As an international student planning to study abroad, you should always evaluate the amount of money you’ll need to complete your program in the foreign country you plan to study.
Then you will have to research and apply for scholarships, school financial aid for international students from the school, and try and find money from other sources, including family funds.
After exhausting these avenues, most international students still have a funding gap, and that’s where international student educational loans are to be considered.
What is an International Student Loan?
Federal education loans are well-known by U.S students studying in the USA, but they are not available to international students. Instead, international students meet the criteria for international school loans, which is a specialized private education loans available to international students studying in places like U.K, Australia or U.S.A.
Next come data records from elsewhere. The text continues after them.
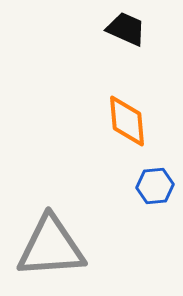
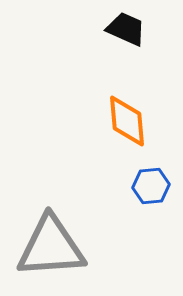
blue hexagon: moved 4 px left
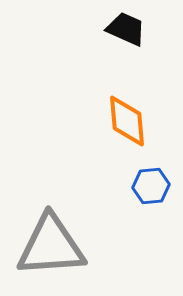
gray triangle: moved 1 px up
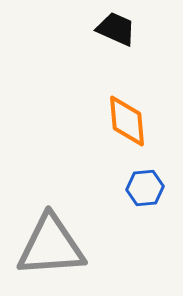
black trapezoid: moved 10 px left
blue hexagon: moved 6 px left, 2 px down
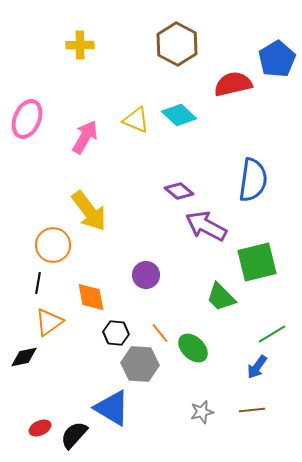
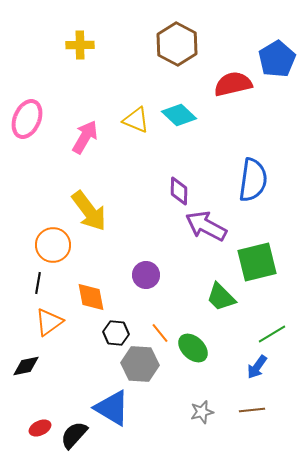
purple diamond: rotated 52 degrees clockwise
black diamond: moved 2 px right, 9 px down
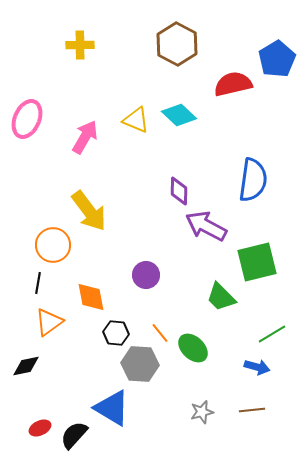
blue arrow: rotated 110 degrees counterclockwise
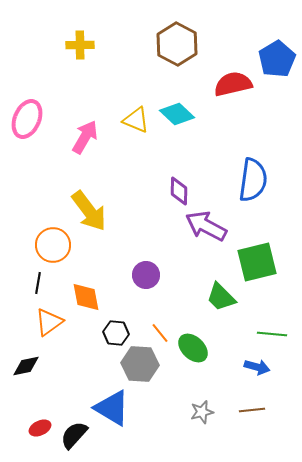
cyan diamond: moved 2 px left, 1 px up
orange diamond: moved 5 px left
green line: rotated 36 degrees clockwise
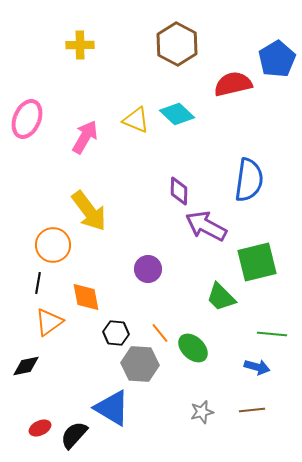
blue semicircle: moved 4 px left
purple circle: moved 2 px right, 6 px up
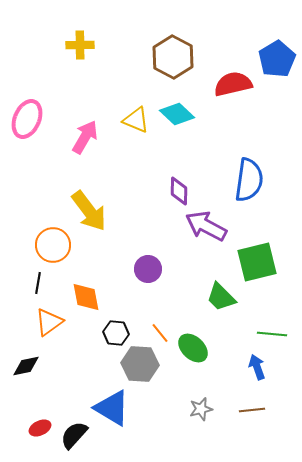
brown hexagon: moved 4 px left, 13 px down
blue arrow: rotated 125 degrees counterclockwise
gray star: moved 1 px left, 3 px up
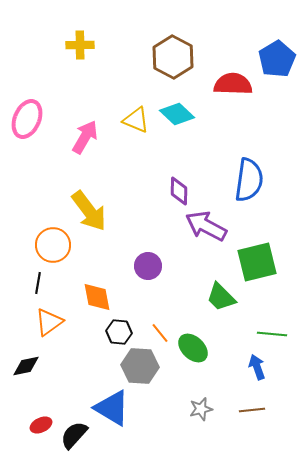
red semicircle: rotated 15 degrees clockwise
purple circle: moved 3 px up
orange diamond: moved 11 px right
black hexagon: moved 3 px right, 1 px up
gray hexagon: moved 2 px down
red ellipse: moved 1 px right, 3 px up
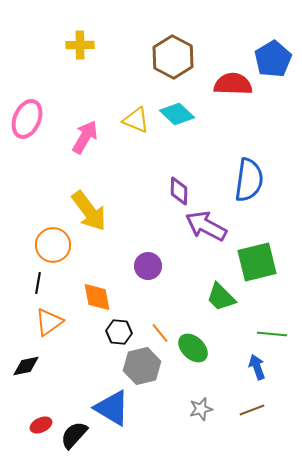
blue pentagon: moved 4 px left
gray hexagon: moved 2 px right; rotated 18 degrees counterclockwise
brown line: rotated 15 degrees counterclockwise
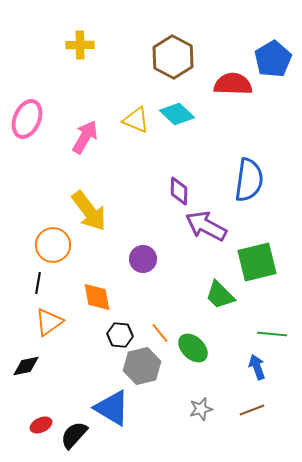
purple circle: moved 5 px left, 7 px up
green trapezoid: moved 1 px left, 2 px up
black hexagon: moved 1 px right, 3 px down
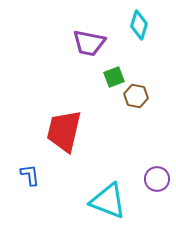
International Student Loans are now a very realistic way to finance your education in U.K, Australia, Canada and United States of America. Loans are very flexible, and can offer loans high enough to finish your entire education program, but, with extended repayment terms and reasonable interest rates involved, you can afford the repayment of the loan when you graduate.
All international students applying for loans must have a co-signer from that country you’re applying the loan before you are allowed to apply. A co-signer is legally obligated to pay back the loans if the borrower does not pay.
The co-signer should be a permanent resident of the country with a higher credit history/background, especially in a country like U.S the person should have lived in the U.S for the past 2 yrs.
The co-signer is usually a friend or relative who is able to help out in getting credit, because most international students cannot receive credit on their own.
Interest is the total amount charged by the lender apart from the amount of money that you just borrowed. The interest rate is “calculated based on an index plus” including a margin, which will add an additional percentage rate of interest determined by your co-signer’s creditworthiness. Two of the most common indexes often used for international students are the Prime Rate and LIBOR Rate.
Prime Interest Rate – This index depends on the government funds rate that’s set by the federal government of the country, for instance, in U.S this rate is set by the U.S federal government.
LIBOR – The LIBOR (London Interbank Offered Rate) is based on the British Bankers’ Association and is used on the London interbank market. The “interest rate is average of the world’s most creditworthy bank’s interbank deposit rates for overnight and one year terms”.
When you’re evaluating the borrowed loans, the creditor will clarify which index the plan uses. Then, you will have a different margin which will be added based on the borrower’s individual criteria, like the co-signer’s credit history.
Depending on their creditworthiness, an additional monthly interest rate will be added to the index. This would be the total interested you owe and need to pay back when the repayment starts.
Once your application is approved, your specific margin should be revealed to you, at which you can accept or reject the loan.
Repayment will be different with respect to the loan option you decide on. Because most international students are unable to work while they study in that country, repayment has to be considered very important feature in your loan.
You need to consider how much the monthly installments will likely be, when payments will start, and how long it will be possible to defer repaying the loan (If needed). The payment term generally varies from 10-25 years, but the larger the amount of the loan, the more time the repayment period.
The standard payment schedule option is:
Full Deferral – Students can easily defer payment up to 6 months after graduation, provided the student full-time status is maintained. Students can defer payments for at most 4 years, the actual duration of the program (degree).
Interest Only – International students only pay the interest whilst in school, up to four consecutive years, and can defer the principal of the loan until 45 days after graduation, or if the student drops their required course load to a part-time.
Immediate Repayment – Payments on both interest and principal are due immediately once the loan has been dispersed to the borrower.
What is the Maximum Loan Amount I Can Borrow?
You should be able to apply up to the total amount to complete your school program, minus other aid, as determined by your school. To find out exactly the maximum amount you can borrow, you will need to contact your school’s financial aid office. After you apply and receive credit approval for your co-signer, your school must certify the amount the loan should be.
Final Word: When the loan is used responsibly as part of a standard education funding plan, international student education loans can help to place an excellent education within reach, regardless of the financial circumstances of your family.